575

Case No. 3,241.

CORNETT et al. v. LAWRENCE.

[2 Blatchf. 512.]1

Circuit Court, S. D. New York.

Nov. Term, 1852.

ACTION TO RECOVER BACK CUSTOMS DUTIES—PROTEST—PROOF.

1. Where, in a protest against the payment of duties, on an addition made by the appraisers to the invoice value, the only ground of protest stated was, that the invoice exhibited the true market value of goods at the place from which they were imported: Held, in action to recover back the duties, that the only point raised by the protest was the correspondence of the invoice value with the value at the place of export at the date of the invoice, and that the plaintiff could not, under the protest, show that the invoice value was the actual purchase price.

[Applied in Wilson v. Lawrence, Case No. 17,816.]

2. A protest against the payment of duties must set forth the specific objections of the party, and refer the collector distinctly to the facts, otherwise the party cannot avail himself of them in an action against the collector to recover back the duties.

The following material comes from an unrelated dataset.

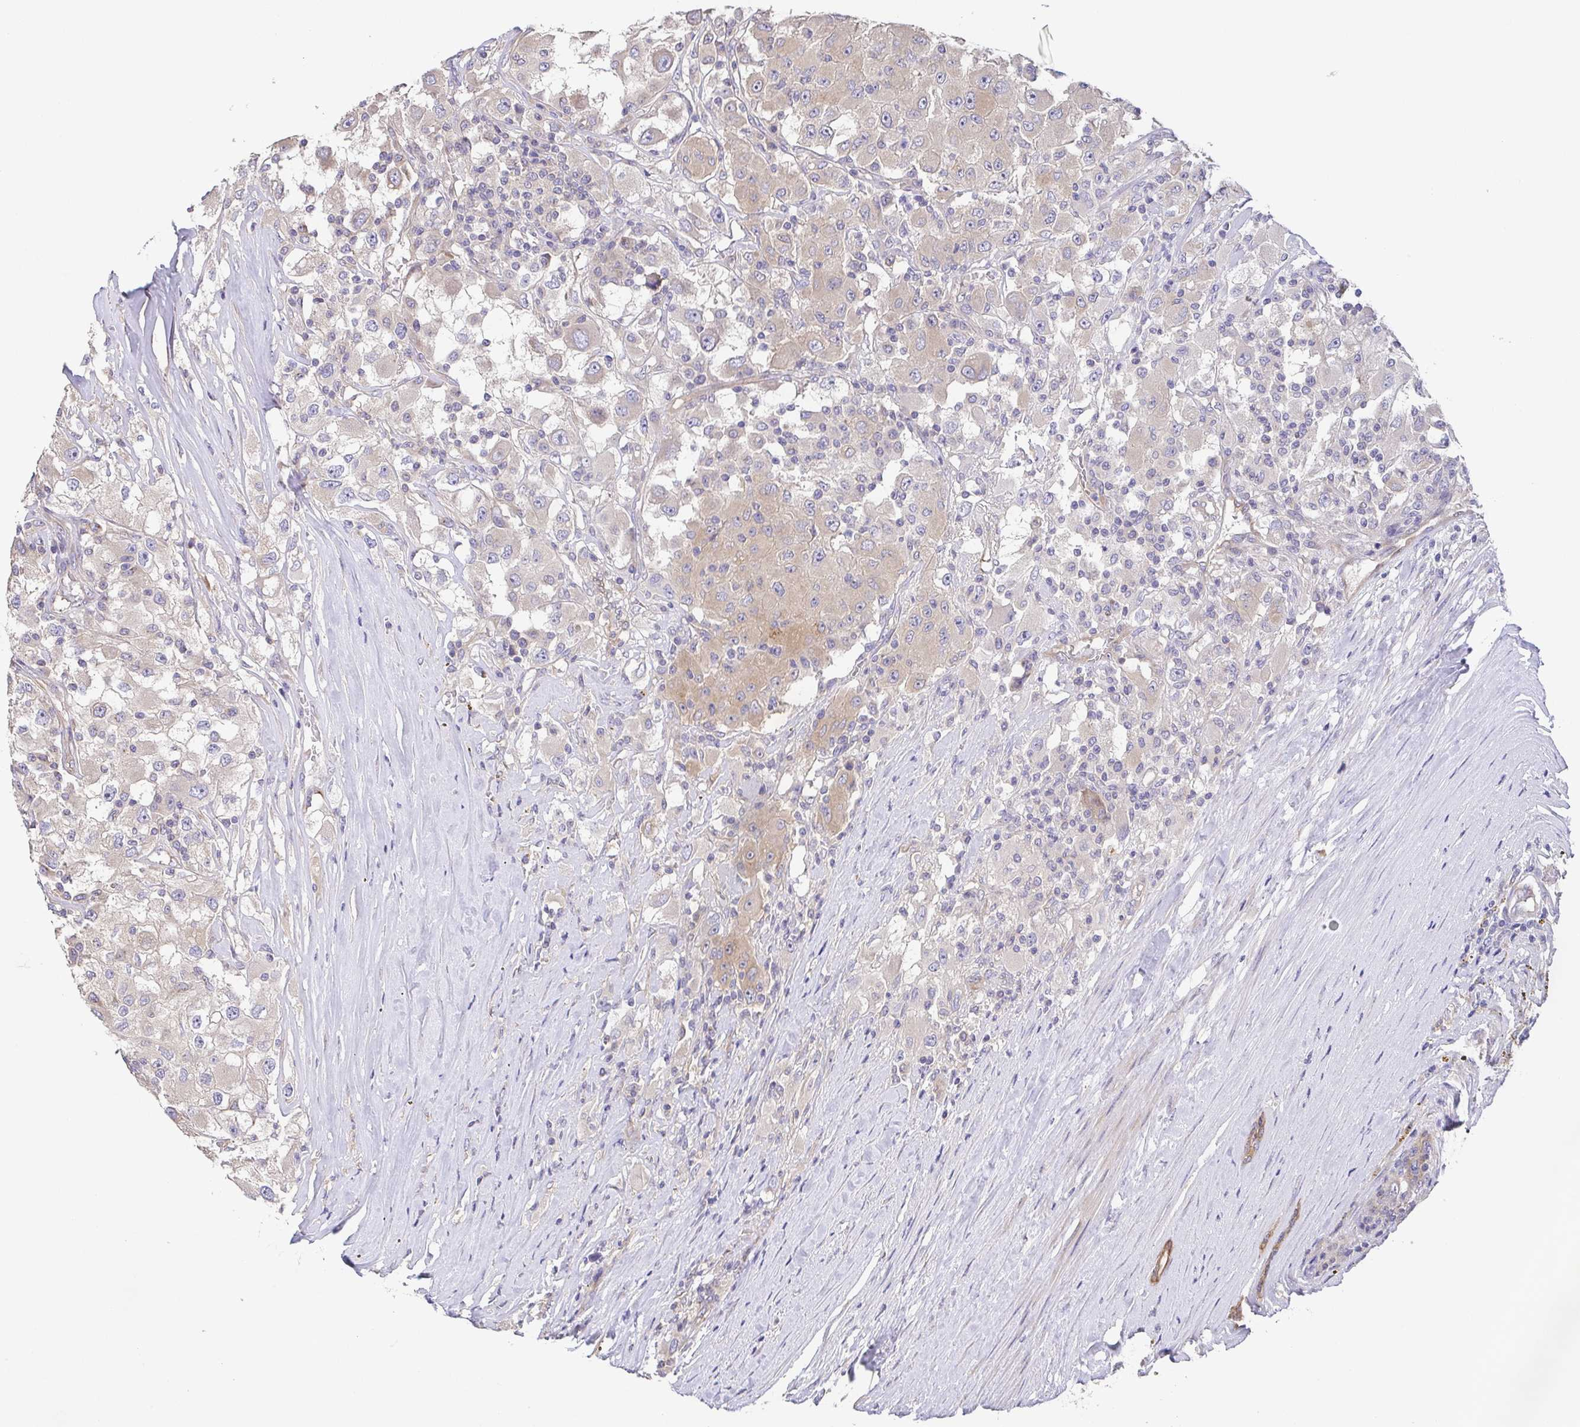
{"staining": {"intensity": "weak", "quantity": "<25%", "location": "cytoplasmic/membranous"}, "tissue": "renal cancer", "cell_type": "Tumor cells", "image_type": "cancer", "snomed": [{"axis": "morphology", "description": "Adenocarcinoma, NOS"}, {"axis": "topography", "description": "Kidney"}], "caption": "Renal adenocarcinoma was stained to show a protein in brown. There is no significant positivity in tumor cells.", "gene": "EIF3D", "patient": {"sex": "female", "age": 67}}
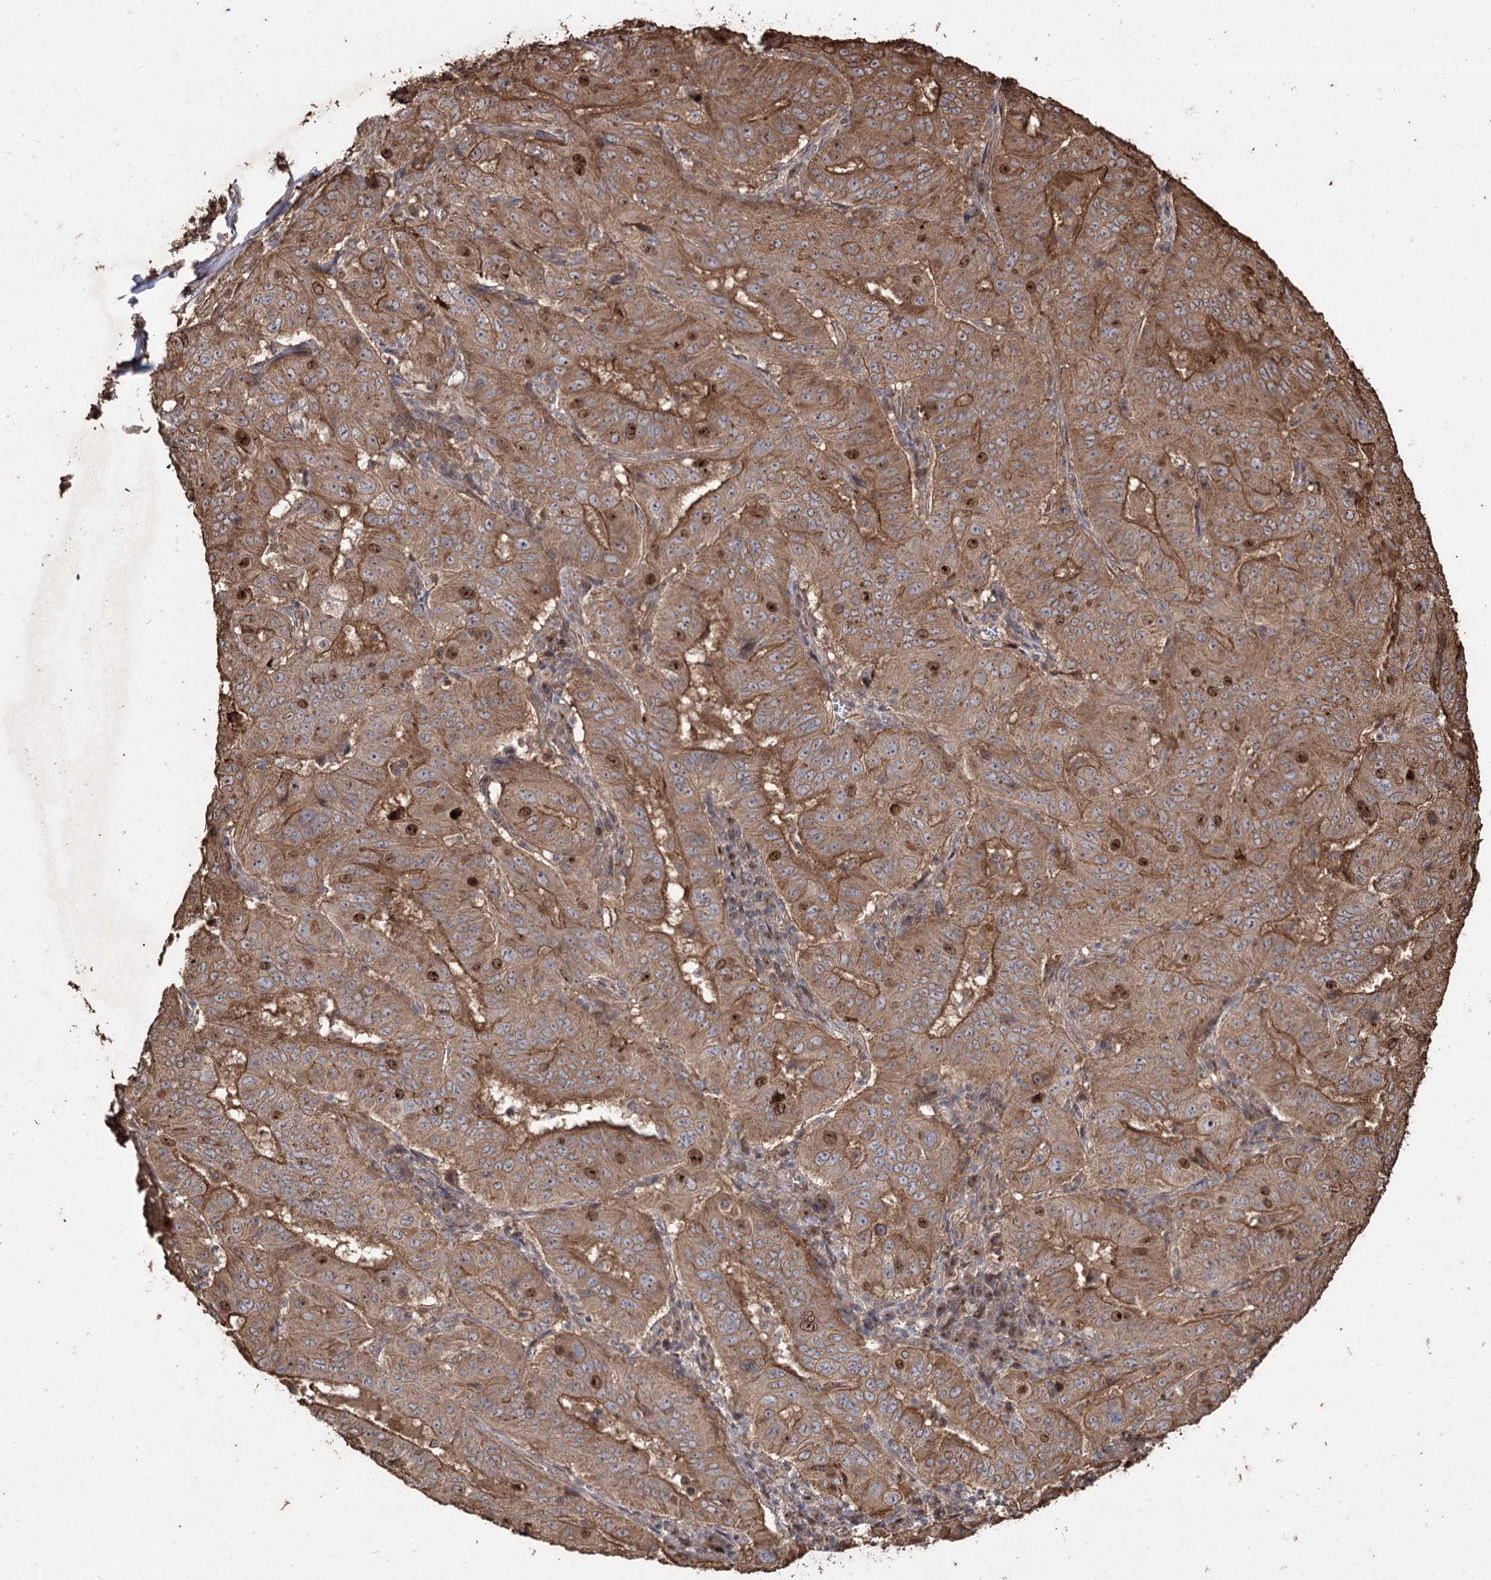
{"staining": {"intensity": "moderate", "quantity": ">75%", "location": "cytoplasmic/membranous,nuclear"}, "tissue": "pancreatic cancer", "cell_type": "Tumor cells", "image_type": "cancer", "snomed": [{"axis": "morphology", "description": "Adenocarcinoma, NOS"}, {"axis": "topography", "description": "Pancreas"}], "caption": "This is an image of immunohistochemistry staining of pancreatic cancer, which shows moderate staining in the cytoplasmic/membranous and nuclear of tumor cells.", "gene": "PRC1", "patient": {"sex": "male", "age": 63}}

[Cited in Crowley v. Maxwell, Case No. 3,449.]

This was an action against [Cornelius W. Lawrence] the collector of the port of New York, to recover back an alleged excess of duties paid him. A verdict was taken for the plaintiffs [Henry T. Cornett and Horatio R. Nightingale], subject to the opinion of the court.

Elias H. Ely, for plaintiffs.

J. Prescott Hall, Dist Arty., for defendant.

576

BETTS, District Judge. In this case, and in the three preceding ones of Pierson v. Lawrence [Case No. 11,158]; Pierson v. Maxwell [Id. 11,159]; and Focke v. Lawrence [Id. 4,894],—the decisions of the court, made at The last term, were withheld, at the instance of the counsel for the plaintiffs, until re-arguments could be heard in the cases. All of them relate to importations of iron, and involve substantially the same questions.

In this case, two entries of bar-iron were made by the plaintiffs, at the custom house in New York, in May, 1849, on invoices dated at Liverpool in March and April preceding, and the valuations were raised by the appraisers to correspond with the market prices of the iron at Liverpool at the times of shipment. The proof is that the values were stated on the invoices, at the purchase-prices at the time contracts were made for the iron with the Coalbrookdale Company some months previously. The payment of the duties exacted by the collector on the increase in valuation was protested against, in writing, by the attorney of the plaintiffs, in this language, on each entry: “that, under existing laws, said amount is unjustly added, and is not liable to duty, because the said invoice and said entry exhibited the true market value of said iron at Liverpool, from whence said iron was imported.”

There is no evidence to support the assertion of the protests, if they import that the invoices exhibit the Liverpool prices at the dates of the invoices. On the contrary, the plaintiffs proved on the trial, that the prices of iron advanced considerably at Liverpool between the alleged times of the purchase of these parcels and the times of their shipment; and the plaintiffs now insist that the contract prices should govern, and not the prices at the dates of the invoices.

The orders for the purchases in December and February preceding, and their acceptance by the manufacturers in Liverpool, were exhibited to the appraisers after the valuations had been raised. In our opinion, had these papers been submitted to the collector at the same time, that would not have satisfied the requirements of the act of February 20, 1845 (5 Stat. 727), and would not have amounted to such notice to him as would enable the plaintiffs to maintain a personal action against him for the recovery of the duties exacted. They must, in their written protest, set forth their specific objections, and refer him distinctly to the facts on which the objections rest, in order to be enabled afterwards to avail themselves of them, in an action against him.

On examining the protests in this case, it is palpable that no other point is raised by them than that of the correspondence of the invoice charges with Liverpool prices at their dates; and, as already observed, that fact is indisputably against the plaintiffs.

Judgment for the defendant

1 [Reported by Samuel Blatchford, Esq., and here reprinted by permission.]